The vector 9i+qj is parallel to the vector 2i-j. Find the value of the constant q.
(9+2)i+(q+1)j
Note: (11)i + (q+1)j
9=r•2
r=2/9
q=r•2
r=2/q
rq=2
q=2/r

It might have been quicker to use the fact that if a vector 'a' is parallel to vector b then vector a = k vector b wher k is a constant.

9i + qj = k (2i - j) can you see how to complete this?

Reply 2

Shaanv

I would do 9/q=2/(-1)

Then solve

Original post by Musicanor

The vector 9i qj is parallel to the vector 2i-j. Find the value of the constant q.
(9 2)i (q 1)j
Note: (11)i (q 1)j
9=r•2
r=2/9
q=r•2
r=2/q
rq=2
q=2/r

(edited 6 years ago)

Reply 3

Musicanor

Original post by Shaanv

I would do 9/q=2/(-1)

Then solve

9=2/-1 x q
9= 2q/-1
9 x-1 =2q
-9= 2q
-9/2=q

Reply 4

Musicanor

Original post by Muttley79

It might have been quicker to use the fact that if a vector 'a' is parallel to vector b then vector a = k vector b wher k is a constant.
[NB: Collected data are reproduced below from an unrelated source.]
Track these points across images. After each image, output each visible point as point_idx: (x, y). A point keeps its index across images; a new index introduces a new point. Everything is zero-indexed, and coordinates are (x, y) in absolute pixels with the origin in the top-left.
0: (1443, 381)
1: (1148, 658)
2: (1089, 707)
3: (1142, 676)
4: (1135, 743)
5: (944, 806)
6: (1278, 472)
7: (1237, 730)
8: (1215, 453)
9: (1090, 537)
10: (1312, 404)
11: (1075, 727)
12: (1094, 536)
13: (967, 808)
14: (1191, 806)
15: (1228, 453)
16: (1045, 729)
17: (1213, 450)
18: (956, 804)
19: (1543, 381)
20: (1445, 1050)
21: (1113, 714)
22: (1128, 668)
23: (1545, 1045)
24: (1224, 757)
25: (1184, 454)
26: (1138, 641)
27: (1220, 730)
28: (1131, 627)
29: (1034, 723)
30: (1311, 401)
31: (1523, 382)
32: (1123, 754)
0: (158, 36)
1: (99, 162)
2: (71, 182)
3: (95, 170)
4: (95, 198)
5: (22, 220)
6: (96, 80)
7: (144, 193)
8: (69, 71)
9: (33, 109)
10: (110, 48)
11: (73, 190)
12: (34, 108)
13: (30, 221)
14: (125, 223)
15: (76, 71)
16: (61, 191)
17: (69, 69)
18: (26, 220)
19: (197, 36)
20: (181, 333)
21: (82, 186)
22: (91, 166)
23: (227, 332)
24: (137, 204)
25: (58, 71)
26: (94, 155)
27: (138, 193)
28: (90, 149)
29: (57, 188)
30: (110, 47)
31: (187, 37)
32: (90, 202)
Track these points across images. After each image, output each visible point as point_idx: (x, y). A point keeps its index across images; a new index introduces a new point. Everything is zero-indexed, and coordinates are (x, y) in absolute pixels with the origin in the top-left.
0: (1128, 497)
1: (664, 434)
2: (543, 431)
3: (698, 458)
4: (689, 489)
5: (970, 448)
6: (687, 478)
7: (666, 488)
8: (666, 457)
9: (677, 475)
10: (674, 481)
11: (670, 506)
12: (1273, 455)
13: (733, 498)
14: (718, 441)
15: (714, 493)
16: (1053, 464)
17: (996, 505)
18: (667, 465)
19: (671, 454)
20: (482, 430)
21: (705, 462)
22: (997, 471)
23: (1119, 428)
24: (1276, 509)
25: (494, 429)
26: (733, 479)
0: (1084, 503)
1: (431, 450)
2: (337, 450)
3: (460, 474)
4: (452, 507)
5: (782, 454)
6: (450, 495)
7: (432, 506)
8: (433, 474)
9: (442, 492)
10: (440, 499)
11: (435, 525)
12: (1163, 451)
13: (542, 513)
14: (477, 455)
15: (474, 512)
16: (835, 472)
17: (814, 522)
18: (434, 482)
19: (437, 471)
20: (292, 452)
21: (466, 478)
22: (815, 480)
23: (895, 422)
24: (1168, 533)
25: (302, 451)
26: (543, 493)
9i + qj = k (2i - j) can you see how to complete this?

9i+qj=k(2i-j)
9i+qj= 2ki-kj
i(9-2k)= j(q-k)

Reply 5

Muttley79

Original post by Musicanor

9i+qj=k(2i-j)
9i+qj= 2ki-kj
i(9-2k)= j(q-k)

I'd compare the i components to get the value of k then you can work out q.

Reply 6

Musicanor

Original post by Muttley79

I'd compare the i components to get the value of k thegn you can work out q.

7i+qj=-kj
7i=-kj-qj
7i=j(-k-q)
Am I on the right track?

Reply 7

thotproduct

It's probably quicker to look at the fact that these vectors are parallel if the vector is a scalar multiple of the other, from that information alone, it is quicker to work out the scalar multiple and thus your j component.